Exercise goal:
Write out the records beneath this line exactly as they appear, minus any images.

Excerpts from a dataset
• • • •

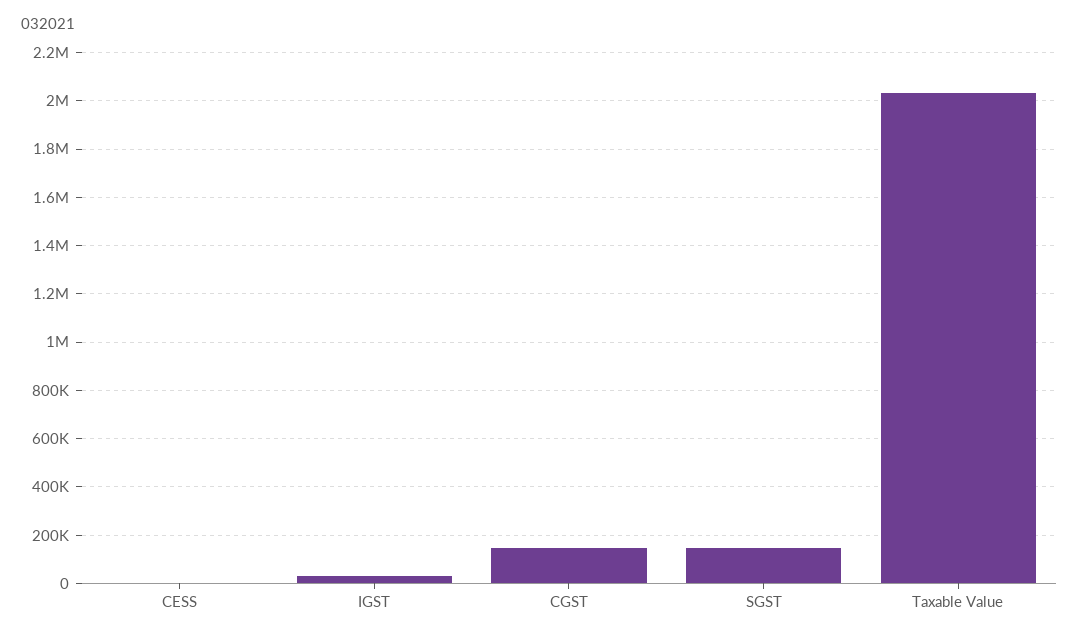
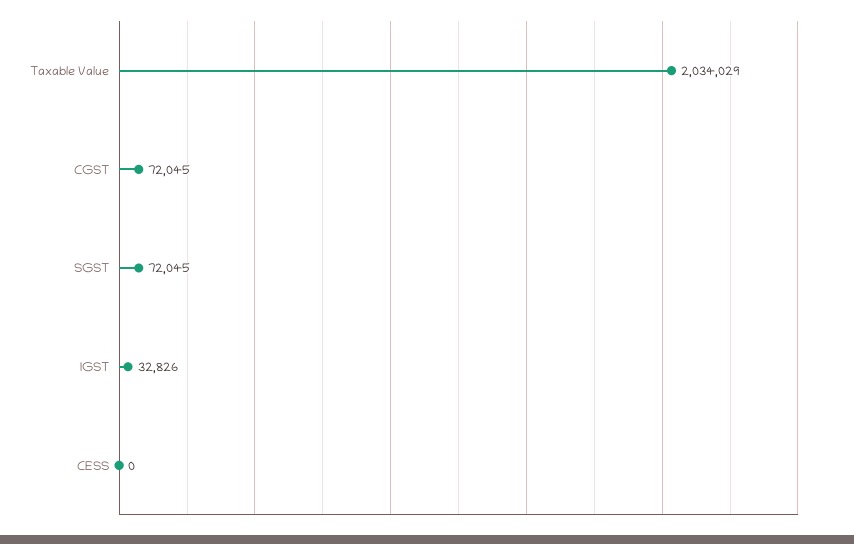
CGST: 150000 -> 72045
SGST: 150000 -> 72045

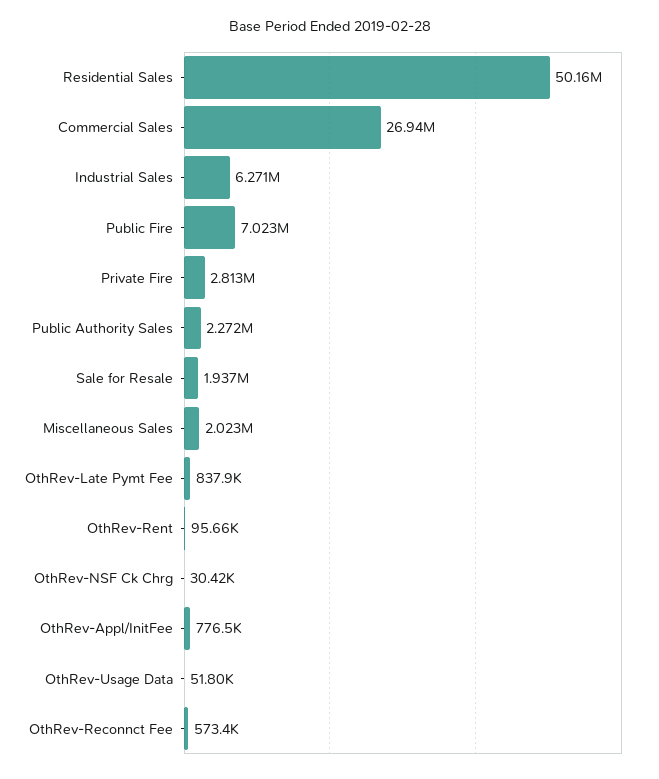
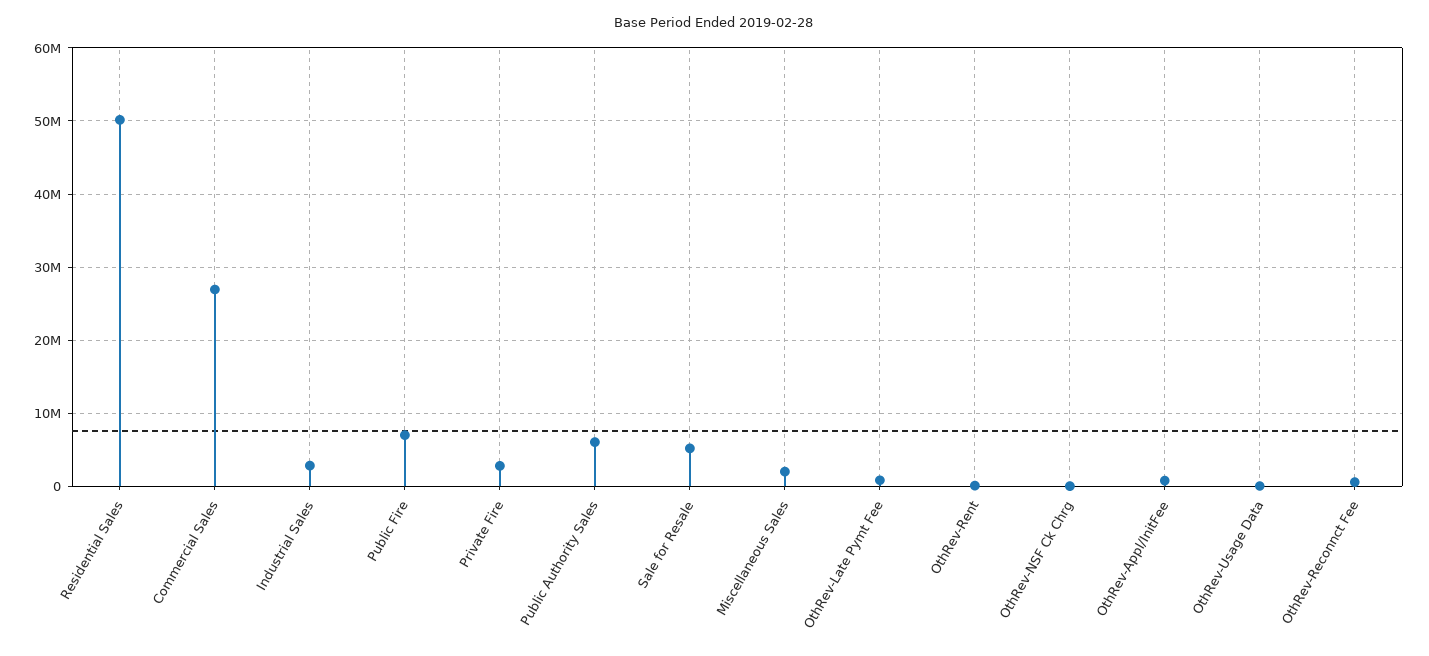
Industrial Sales: 6271000 -> 3000000
Public Authority Sales: 2272000 -> 6000000
Sale for Resale: 1937000 -> 5000000

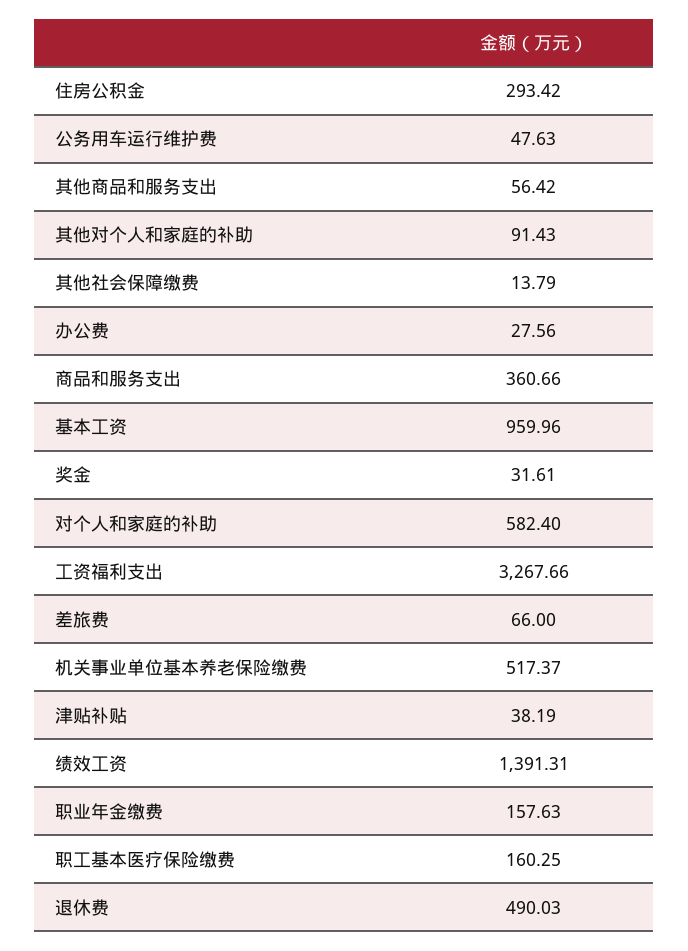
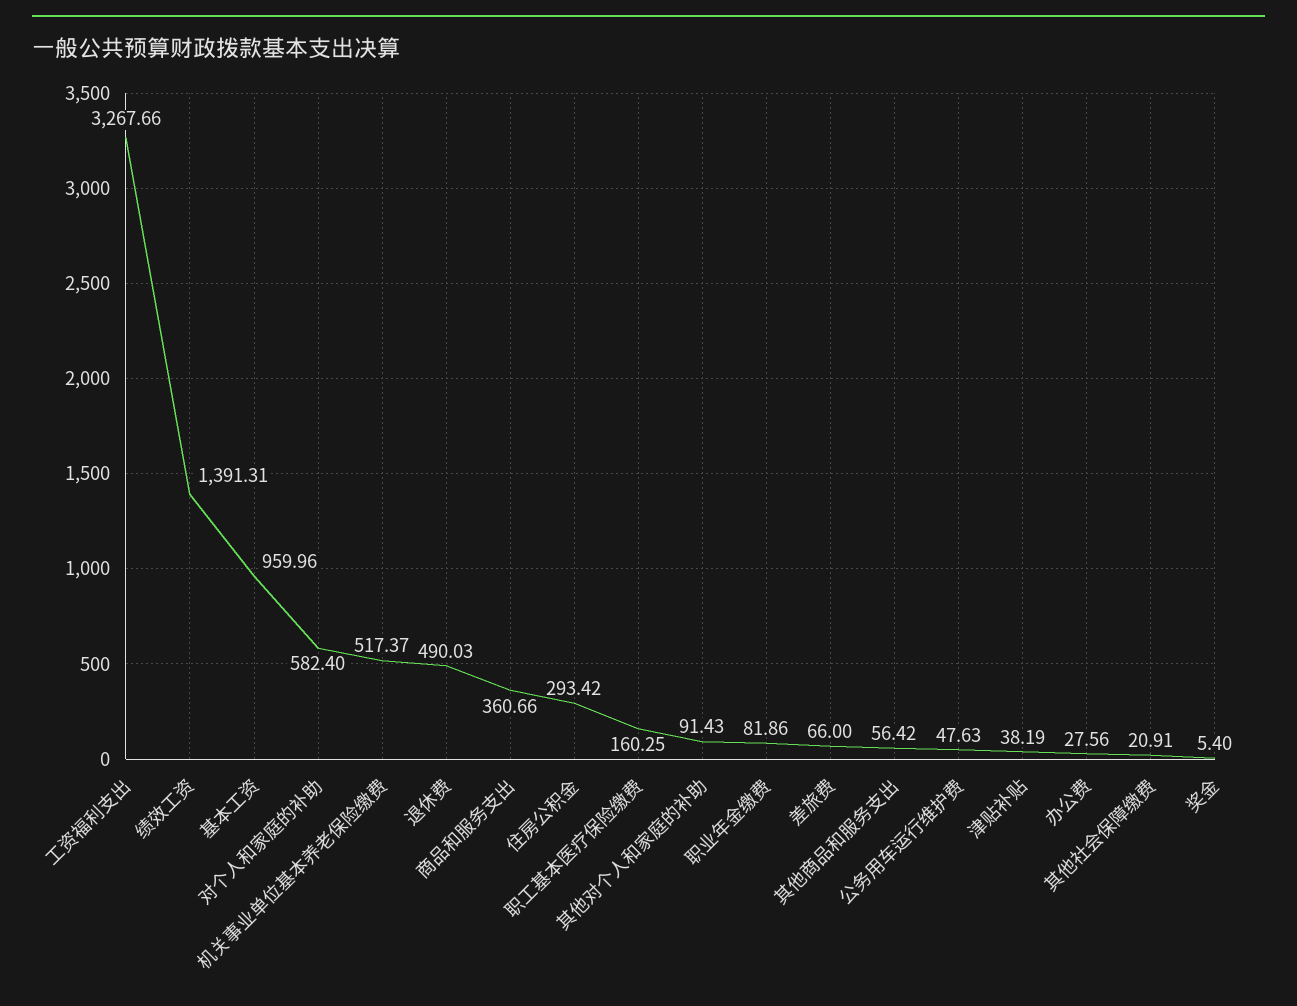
其他社会保障缴费: 13.79 -> 20.91
奖金: 31.61 -> 5.4
职业年金缴费: 157.63 -> 81.86

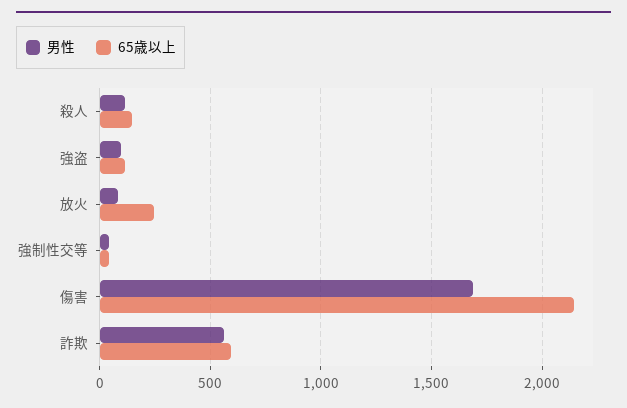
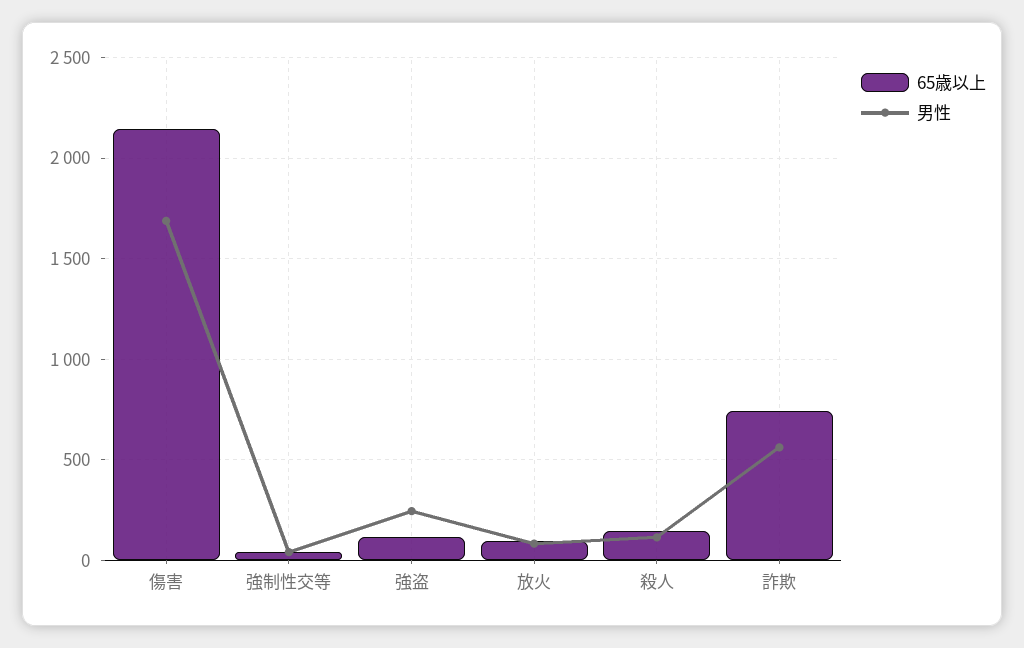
男性, 強盗: 100 -> 250
65歳以上, 放火: 250 -> 100
65歳以上, 詐欺: 600 -> 750

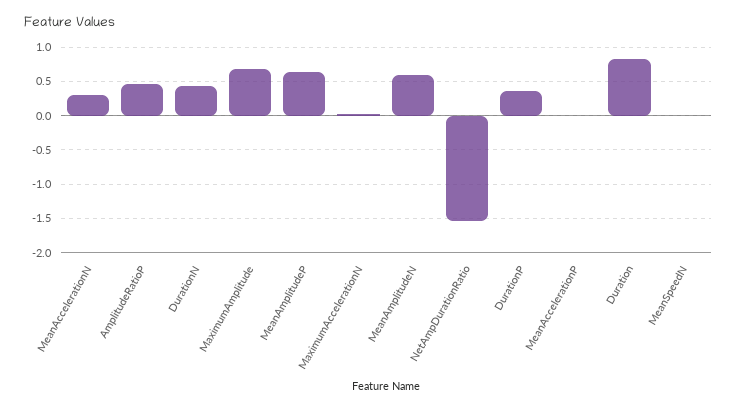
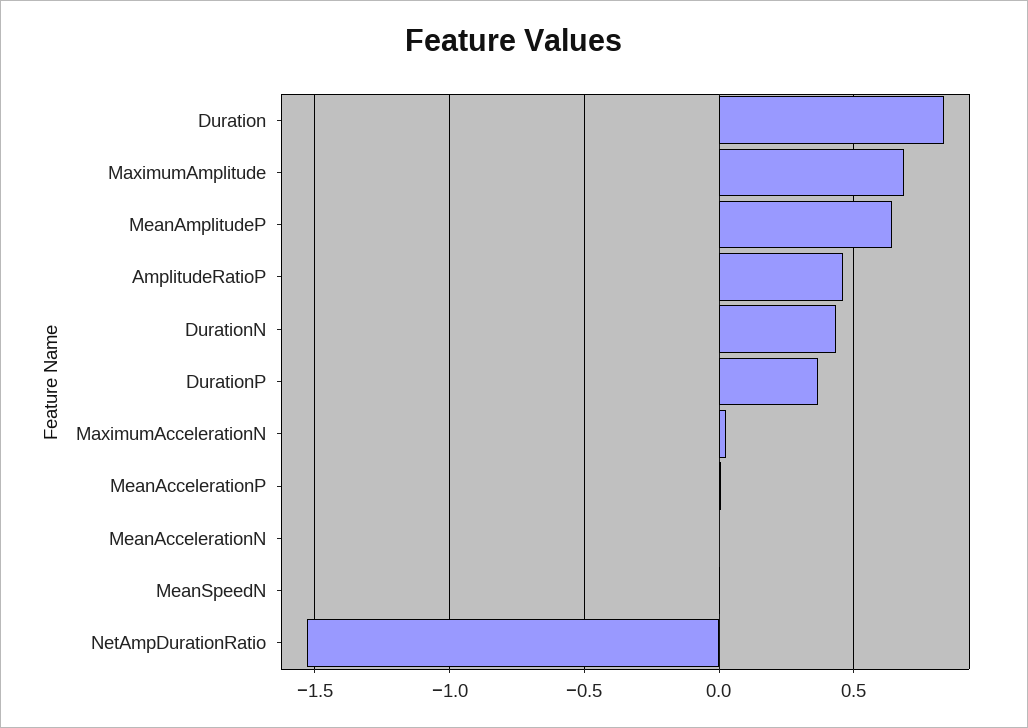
MeanAccelerationN: 0.3 -> 0
MeanAmplitudeN: 0.6 -> none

• • • •

Response box:
CGST: 150000 -> 72045
SGST: 150000 -> 72045

Industrial Sales: 6271000 -> 3000000
Public Authority Sales: 2272000 -> 6000000
Sale for Resale: 1937000 -> 5000000

其他社会保障缴费: 13.79 -> 20.91
奖金: 31.61 -> 5.4
职业年金缴费: 157.63 -> 81.86

男性, 強盗: 100 -> 250
65歳以上, 放火: 250 -> 100
65歳以上, 詐欺: 600 -> 750

MeanAccelerationN: 0.3 -> 0
MeanAmplitudeN: 0.6 -> none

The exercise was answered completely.